Filter the data below for the string "controller" and copy each matching line.

### Information given
+ + + + + + +

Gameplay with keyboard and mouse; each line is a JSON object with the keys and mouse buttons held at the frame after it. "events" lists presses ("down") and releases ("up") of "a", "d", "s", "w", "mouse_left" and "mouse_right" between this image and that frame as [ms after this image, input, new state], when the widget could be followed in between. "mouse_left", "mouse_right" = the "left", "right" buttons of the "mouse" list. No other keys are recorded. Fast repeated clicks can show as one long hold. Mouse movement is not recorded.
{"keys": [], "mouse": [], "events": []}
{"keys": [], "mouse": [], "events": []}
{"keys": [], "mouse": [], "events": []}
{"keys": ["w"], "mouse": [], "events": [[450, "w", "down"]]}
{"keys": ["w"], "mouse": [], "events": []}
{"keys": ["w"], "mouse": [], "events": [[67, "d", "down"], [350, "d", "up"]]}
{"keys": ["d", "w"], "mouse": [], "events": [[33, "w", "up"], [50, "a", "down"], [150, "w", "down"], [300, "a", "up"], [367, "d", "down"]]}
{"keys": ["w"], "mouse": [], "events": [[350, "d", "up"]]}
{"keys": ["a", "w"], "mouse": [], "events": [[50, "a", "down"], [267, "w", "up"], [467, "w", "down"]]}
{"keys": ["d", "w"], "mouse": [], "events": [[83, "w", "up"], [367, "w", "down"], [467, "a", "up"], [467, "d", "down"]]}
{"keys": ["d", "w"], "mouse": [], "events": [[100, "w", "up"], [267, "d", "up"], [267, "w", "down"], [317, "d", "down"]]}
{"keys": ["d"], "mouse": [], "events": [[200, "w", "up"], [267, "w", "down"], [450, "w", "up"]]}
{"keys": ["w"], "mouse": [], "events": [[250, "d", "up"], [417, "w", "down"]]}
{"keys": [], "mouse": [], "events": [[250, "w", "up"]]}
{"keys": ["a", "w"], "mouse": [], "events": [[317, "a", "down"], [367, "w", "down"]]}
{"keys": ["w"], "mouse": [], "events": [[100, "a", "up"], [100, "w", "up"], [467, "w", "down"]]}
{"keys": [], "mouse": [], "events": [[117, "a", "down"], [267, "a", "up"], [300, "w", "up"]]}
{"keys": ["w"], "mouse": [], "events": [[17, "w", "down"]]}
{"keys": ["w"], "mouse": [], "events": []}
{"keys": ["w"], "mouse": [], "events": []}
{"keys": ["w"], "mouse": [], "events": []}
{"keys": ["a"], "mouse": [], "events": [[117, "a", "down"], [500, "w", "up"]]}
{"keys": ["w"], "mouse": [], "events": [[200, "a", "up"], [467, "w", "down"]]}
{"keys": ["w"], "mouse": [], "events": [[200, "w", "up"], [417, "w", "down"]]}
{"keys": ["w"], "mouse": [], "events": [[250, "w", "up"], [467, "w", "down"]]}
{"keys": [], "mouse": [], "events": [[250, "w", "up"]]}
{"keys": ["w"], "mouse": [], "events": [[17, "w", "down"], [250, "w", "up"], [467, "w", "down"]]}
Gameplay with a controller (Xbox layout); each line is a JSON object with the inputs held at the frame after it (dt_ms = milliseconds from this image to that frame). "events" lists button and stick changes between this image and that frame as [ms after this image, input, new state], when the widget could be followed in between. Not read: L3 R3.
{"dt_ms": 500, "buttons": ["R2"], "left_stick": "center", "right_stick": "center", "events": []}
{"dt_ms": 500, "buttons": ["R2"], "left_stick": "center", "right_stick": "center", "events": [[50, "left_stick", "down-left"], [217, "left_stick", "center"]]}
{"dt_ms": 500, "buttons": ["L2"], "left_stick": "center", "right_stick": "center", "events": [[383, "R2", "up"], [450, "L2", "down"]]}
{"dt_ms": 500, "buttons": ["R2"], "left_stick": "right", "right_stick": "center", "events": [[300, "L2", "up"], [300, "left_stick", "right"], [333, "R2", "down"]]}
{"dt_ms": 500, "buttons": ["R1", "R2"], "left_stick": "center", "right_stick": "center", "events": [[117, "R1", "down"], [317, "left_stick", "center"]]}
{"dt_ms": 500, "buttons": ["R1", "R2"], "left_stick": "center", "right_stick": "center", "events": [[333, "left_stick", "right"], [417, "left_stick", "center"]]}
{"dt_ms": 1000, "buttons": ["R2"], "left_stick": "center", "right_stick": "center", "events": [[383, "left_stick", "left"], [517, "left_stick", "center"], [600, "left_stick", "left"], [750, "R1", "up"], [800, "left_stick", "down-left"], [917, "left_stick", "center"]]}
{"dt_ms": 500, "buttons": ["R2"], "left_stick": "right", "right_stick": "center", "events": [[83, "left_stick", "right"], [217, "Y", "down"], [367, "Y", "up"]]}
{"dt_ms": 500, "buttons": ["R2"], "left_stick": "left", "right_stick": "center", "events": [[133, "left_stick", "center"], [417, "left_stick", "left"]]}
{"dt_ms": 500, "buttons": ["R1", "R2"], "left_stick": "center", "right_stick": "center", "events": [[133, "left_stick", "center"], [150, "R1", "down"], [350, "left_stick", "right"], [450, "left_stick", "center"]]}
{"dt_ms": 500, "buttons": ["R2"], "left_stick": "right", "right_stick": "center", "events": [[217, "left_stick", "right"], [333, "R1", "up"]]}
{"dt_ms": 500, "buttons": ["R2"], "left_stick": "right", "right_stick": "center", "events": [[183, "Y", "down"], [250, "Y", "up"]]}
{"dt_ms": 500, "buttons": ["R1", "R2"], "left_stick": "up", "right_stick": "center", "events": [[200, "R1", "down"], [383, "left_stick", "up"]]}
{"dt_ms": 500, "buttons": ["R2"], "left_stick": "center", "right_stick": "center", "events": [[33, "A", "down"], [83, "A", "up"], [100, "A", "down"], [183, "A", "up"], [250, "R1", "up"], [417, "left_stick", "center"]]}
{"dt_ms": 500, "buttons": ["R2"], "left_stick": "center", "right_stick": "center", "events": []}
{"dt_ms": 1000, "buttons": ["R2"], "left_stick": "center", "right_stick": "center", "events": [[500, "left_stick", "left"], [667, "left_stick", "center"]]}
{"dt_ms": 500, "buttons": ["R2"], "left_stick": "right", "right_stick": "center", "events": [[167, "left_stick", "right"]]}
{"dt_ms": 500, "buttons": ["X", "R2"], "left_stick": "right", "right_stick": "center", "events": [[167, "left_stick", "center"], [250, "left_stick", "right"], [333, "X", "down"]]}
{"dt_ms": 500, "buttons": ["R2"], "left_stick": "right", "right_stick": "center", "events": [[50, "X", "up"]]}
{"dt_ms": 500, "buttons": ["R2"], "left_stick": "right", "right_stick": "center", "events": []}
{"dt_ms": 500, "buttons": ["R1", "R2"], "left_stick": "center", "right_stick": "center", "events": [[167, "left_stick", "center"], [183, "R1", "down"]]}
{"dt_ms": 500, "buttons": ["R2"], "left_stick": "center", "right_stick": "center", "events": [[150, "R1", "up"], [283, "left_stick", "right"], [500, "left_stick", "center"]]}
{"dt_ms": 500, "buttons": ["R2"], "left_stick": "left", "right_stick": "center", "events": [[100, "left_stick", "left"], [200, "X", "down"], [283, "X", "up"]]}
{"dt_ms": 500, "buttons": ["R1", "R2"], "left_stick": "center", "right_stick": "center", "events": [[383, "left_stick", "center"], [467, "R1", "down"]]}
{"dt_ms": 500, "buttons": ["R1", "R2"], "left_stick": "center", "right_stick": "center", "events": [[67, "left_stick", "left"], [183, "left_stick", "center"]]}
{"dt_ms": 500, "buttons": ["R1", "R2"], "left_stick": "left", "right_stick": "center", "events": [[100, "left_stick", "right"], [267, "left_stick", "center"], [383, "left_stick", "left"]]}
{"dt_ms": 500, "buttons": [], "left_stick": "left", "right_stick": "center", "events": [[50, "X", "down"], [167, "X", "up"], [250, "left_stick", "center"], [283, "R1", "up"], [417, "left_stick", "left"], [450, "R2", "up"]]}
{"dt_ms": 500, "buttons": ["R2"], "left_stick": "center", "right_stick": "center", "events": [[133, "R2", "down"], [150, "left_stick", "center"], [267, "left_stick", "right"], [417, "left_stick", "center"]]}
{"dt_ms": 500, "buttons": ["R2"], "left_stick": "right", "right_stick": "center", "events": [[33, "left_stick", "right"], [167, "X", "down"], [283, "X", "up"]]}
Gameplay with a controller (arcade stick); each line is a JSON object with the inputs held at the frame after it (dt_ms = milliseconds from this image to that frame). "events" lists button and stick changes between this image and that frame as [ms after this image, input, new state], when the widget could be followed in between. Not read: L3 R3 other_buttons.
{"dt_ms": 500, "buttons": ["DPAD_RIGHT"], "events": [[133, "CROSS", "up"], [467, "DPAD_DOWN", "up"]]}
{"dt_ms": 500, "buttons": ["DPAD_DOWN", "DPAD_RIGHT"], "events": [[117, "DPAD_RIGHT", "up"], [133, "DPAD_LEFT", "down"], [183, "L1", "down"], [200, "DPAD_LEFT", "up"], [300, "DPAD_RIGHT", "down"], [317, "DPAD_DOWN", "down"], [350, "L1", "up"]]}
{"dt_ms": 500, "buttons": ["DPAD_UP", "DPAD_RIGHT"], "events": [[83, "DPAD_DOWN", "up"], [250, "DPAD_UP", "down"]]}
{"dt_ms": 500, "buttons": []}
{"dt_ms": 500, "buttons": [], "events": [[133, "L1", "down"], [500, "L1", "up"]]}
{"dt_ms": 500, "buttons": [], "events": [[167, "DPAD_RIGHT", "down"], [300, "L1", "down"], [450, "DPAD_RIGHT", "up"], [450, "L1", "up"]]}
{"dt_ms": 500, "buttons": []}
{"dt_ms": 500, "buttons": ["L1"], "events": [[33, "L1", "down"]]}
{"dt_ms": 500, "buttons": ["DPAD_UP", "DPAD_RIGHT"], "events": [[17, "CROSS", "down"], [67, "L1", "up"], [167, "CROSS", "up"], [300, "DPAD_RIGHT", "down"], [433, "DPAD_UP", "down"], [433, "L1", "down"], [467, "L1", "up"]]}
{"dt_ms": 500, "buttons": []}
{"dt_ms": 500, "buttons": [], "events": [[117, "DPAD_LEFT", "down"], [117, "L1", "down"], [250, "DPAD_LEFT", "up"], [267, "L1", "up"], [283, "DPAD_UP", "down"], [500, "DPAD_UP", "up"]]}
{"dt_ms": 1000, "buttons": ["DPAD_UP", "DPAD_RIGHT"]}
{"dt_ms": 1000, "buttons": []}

+ + + + + + +

### Exercise answer
Gameplay with a controller (Xbox layout); each line is a JSON object with the inputs held at the frame after it (dt_ms = milliseconds from this image to that frame). "events" lists button and stick changes between this image and that frame as [ms after this image, input, new state], when the widget could be followed in between. Not read: L3 R3.
Gameplay with a controller (arcade stick); each line is a JSON object with the inputs held at the frame after it (dt_ms = milliseconds from this image to that frame). "events" lists button and stick changes between this image and that frame as [ms after this image, input, new state], when the widget could be followed in between. Not read: L3 R3 other_buttons.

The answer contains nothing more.